A strange gift indeed: My life beyond breast cancer...

Monday, January 11, 2010

Chemo Weekend #5...tired, sleep, nauseous, hot flashes, chest pains?

Ok, so I am feeling pretty puny tonight. This round reminds me a lot of round #1 where I had this weird ringing in my ears, hot feelings constantly, kinda outer-worldly "I think someone is poisoning me" feeling...hey, someone is!!! Lord do I feel tired and out of sorts!
I am hot one minute, cold the next...and I have this weird feeling like my skin is too big for my body. Weird? Yes, except that my head skin (stay with me) feels too small for my head. No, I am not stoned...and no, I have not taken extra anti-nausea meds today. FYI: most of the cool anti-nausea meds are Atypical-Anti-Psychotics that have the side effect of making one not feel nauseated. Still wonder who figured out that stuff--and how.
Anyway, started getting these weird pains in my chest last night...on the right side (next to my heart). Last night I shrugged it off and went up to McDonald's to get a BigMac (at 10:30 PM). Hey, nothing like "celebrating" a chest pain by eating a BigMac. God, those are disgusting (-ly AMAZING). Yep, disgusting, amazing...incredibly salty. Yeah, polished it off with an Oreo McFlurry. Like I needed that, but hey--I had a serious craving for a BigMac and a McFlurry. These cravings never occur, so hey, why not indulge? Yes, it was late, and yes I went to sleep shortly thereafter. And YES, I had wicked-cool dreams. Well, nightmares actually. Hmmm...
So, got up this AM and went in to work...after my nose stopped bleeding and the worst of the nausea calmed down a bit. On the way up to the office, I realized I had forgotten to take my Claritin...yes, the bone pain was kicking my ass (pelvis, actually), so I stopped at the store and got the 10mg loratadine tabs...
At the office, I started having the chest pains again. In one spot...on the right side, just to the right of my heart. Damn, trying to calm yourself down can be a difficult task in such situations. The pains were intermittent...jabbing, sharp pains. No real rhythm to them...but hey, I put my tail between my legs and decided to head over to the doc just to be sure. Yep, pet me on the head, I actually went to my doc with chest pains.
Hmmm...saw my doc's assistant Nellie again. She figures I am fine...probably more bone pain from the Neulasta...or a pulled muscle, but she sent me over to St. Joseph's for a chest x-ray just to be sure. No call back tonight from the doc, so I am figuring the x-ray was fine or will not be read until tomorrow. Meh, felt okay after the x-ray, still having these weird intermittent pains in my chest though. Feels kinda like a spasm of sorts.
Anyway, I am really tired. I slept some this afternoon, and I am getting ready to head back to bed again now. Thank goodness I am not having a weird craving for some crap fast food tonight! Soup and toast sated me nicely.
Just 17 days until my last chemo...I want this over with NOW. Soon...soon...I am so tired...mentally and physically. I am ready to be done!!!

1 comment:

  1. Well, after reading this, I feel like a wimp for staying home from work today because I have wicked cramps. I suck. You are tough!

    Good luck with everything! I hope the cramps went away. Maybe they were stress-induced. The mind is a powerful thing - telling you to eat at McDonald's...you needed comfort food!

**RECORDED INFORMATION**
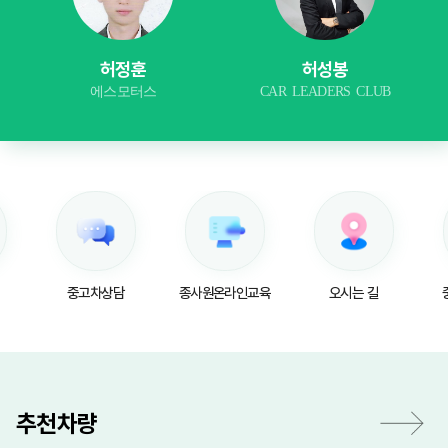
허정훈
허성봉
에스모터스
CAR LEADERS CLUB
중고차상담
종사원온라인교육
오시는 길
추천차량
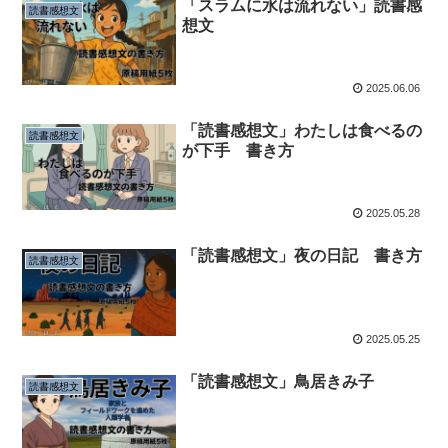
「スラムに水は流れない」読書感
読書感想文
想文
2025.06.06
「読書感想文」わたしは食べるの
読書感想文
が下手 書き方
2025.05.28
「読書感想文」夜の日記 書き方
読書感想文
2025.05.25
「読書感想文」鳥居きみ子
読書感想文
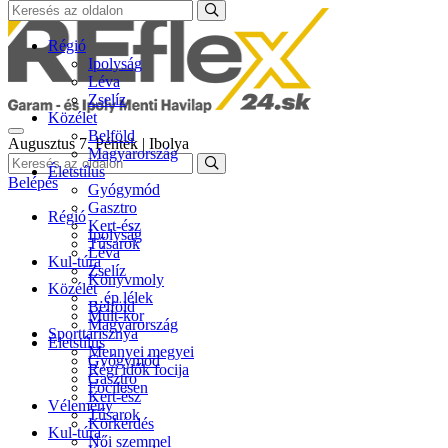
Régió
Ipolyság
Léva
Zselíz
Közélet
Belföld
Augusztus 7. Péntek | Ibolya
Magyarország
Életstílus
Belépés
Gyógymód
Gasztro
Régió
Kert-ész
Ipolyság
Tűsarok
Léva
Kul-túra
Zselíz
Könyvmoly
Közélet
…ép lélek
Belföld
Múlt-kor
Magyarország
Sporttarisznya
Életstílus
Mennyei megyei
Gyógymód
Régi idők focija
Gasztro
Focilesen
Kert-ész
Vélemény
Tűsarok
Körkérdés
Kul-túra
Női szemmel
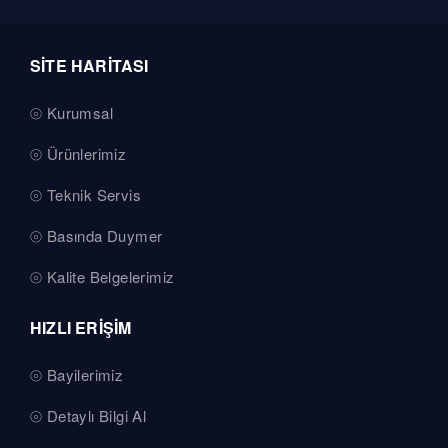
SİTE HARİTASI
Kurumsal
Ürünlerimiz
Teknik Servis
Basında Duymer
Kalite Belgelerimiz
HIZLI ERİŞİM
Bayilerimiz
Detaylı Bilgi Al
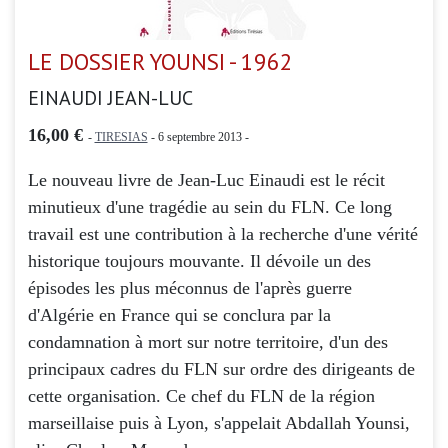
LE DOSSIER YOUNSI - 1962
EINAUDI JEAN-LUC
16,00 €
-
TIRESIAS
- 6 septembre 2013 -
Le nouveau livre de Jean-Luc Einaudi est le récit
minutieux d'une tragédie au sein du FLN. Ce long
travail est une contribution à la recherche d'une vérité
historique toujours mouvante. Il dévoile un des
épisodes les plus méconnus de l'après guerre
d'Algérie en France qui se conclura par la
condamnation à mort sur notre territoire, d'un des
principaux cadres du FLN sur ordre des dirigeants de
cette organisation. Ce chef du FLN de la région
marseillaise puis à Lyon, s'appelait Abdallah Younsi,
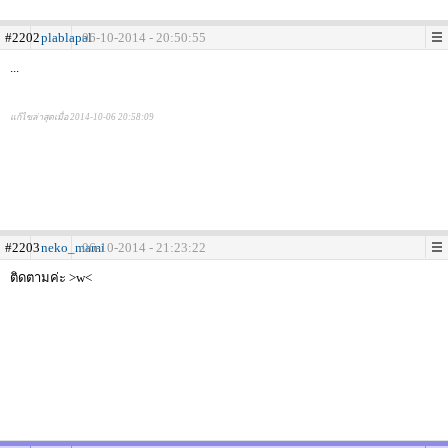
#2202
plablapal
06-10-2014 - 20:50:55
...
แก้ไขล่าสุดเมื่อ 2014-10-06 20:58:09
#2203
neko_mami
06-10-2014 - 21:23:22
ติดตามค่ะ >w<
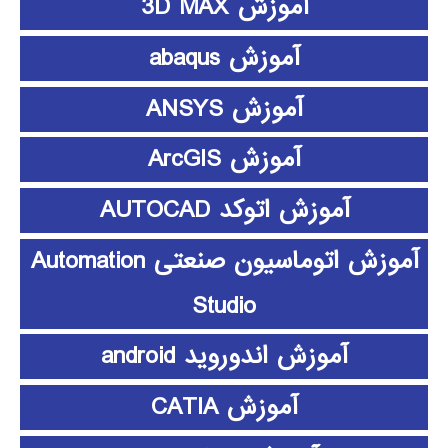
آموزش 3D MAX
آموزش abaqus
آموزش ANSYS
آموزش ArcGIS
آموزش اتوکد AUTOCAD
آموزش اتوماسیون صنعتی Automation
Studio
آموزش اندوروید android
آموزش CATIA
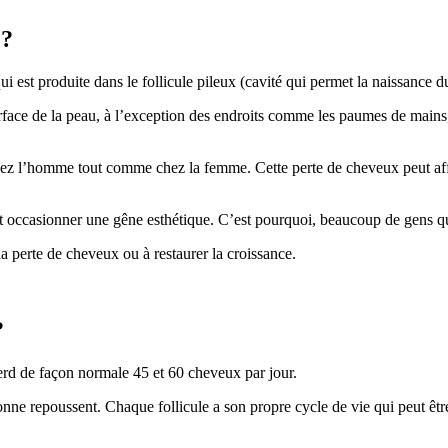
 ?
i est produite dans le follicule pileux (cavité qui permet la naissance du
urface de la peau, à l’exception des endroits comme les paumes de mains, 
ez l’homme tout comme chez la femme. Cette perte de cheveux peut affec
occasionner une gêne esthétique. C’est pourquoi, beaucoup de gens qui
la perte de cheveux ou à restaurer la croissance.
?
rd de façon normale 45 et 60 cheveux par jour.
 repoussent. Chaque follicule a son propre cycle de vie qui peut être in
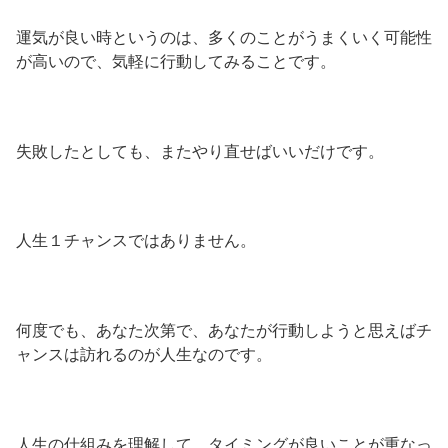
運気が良い時というのは、多くのことがうまくいく可能性
が高いので、気軽に行動してみることです。
失敗したとしても、またやり直せばいいだけです。
人生１チャンスではありません。
何度でも、あなた次第で、あなたが行動しようと思えばチ
ャンスは訪れるのが人生なのです。
人生の仕組みを理解して、タイミングが良いことが重なっ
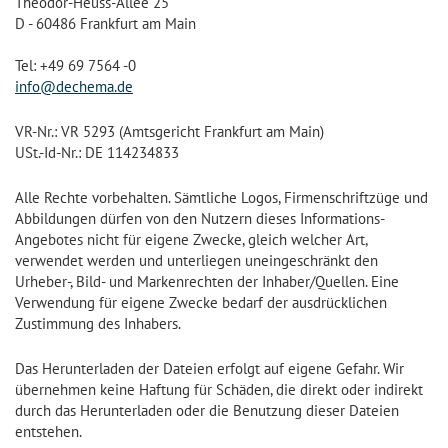
Theodor-Heuss-Allee 25
D - 60486 Frankfurt am Main
Tel: +49 69 7564 -0
info@dechema.de
VR-Nr.: VR 5293 (Amtsgericht Frankfurt am Main)
USt.-Id-Nr.: DE 114234833
Alle Rechte vorbehalten. Sämtliche Logos, Firmenschriftzüge und
Abbildungen dürfen von den Nutzern dieses Informations-
Angebotes nicht für eigene Zwecke, gleich welcher Art,
verwendet werden und unterliegen uneingeschränkt den
Urheber-, Bild- und Markenrechten der Inhaber/Quellen. Eine
Verwendung für eigene Zwecke bedarf der ausdrücklichen
Zustimmung des Inhabers.
Das Herunterladen der Dateien erfolgt auf eigene Gefahr. Wir
übernehmen keine Haftung für Schäden, die direkt oder indirekt
durch das Herunterladen oder die Benutzung dieser Dateien
entstehen.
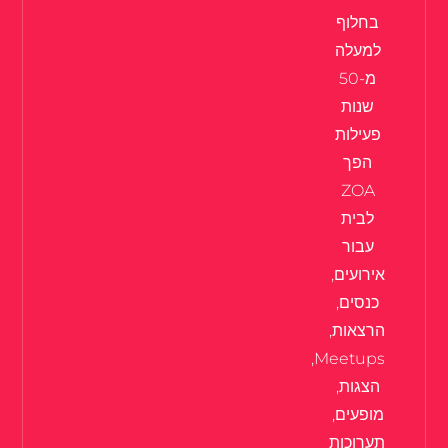
בחלוף
למעלה
מ-50
שנות
פעילות
הפך
ZOA
לבית
עבור
אירועים,
כנסים,
הרצאות,
Meetups,
הצגות,
מופעים,
תערוכות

**DESCRIPTION OF THE TASK**
In the blog post, where did the doctor's assistant send the writer for a chest x-ray?

**TASK ANSWER**
St. Joseph's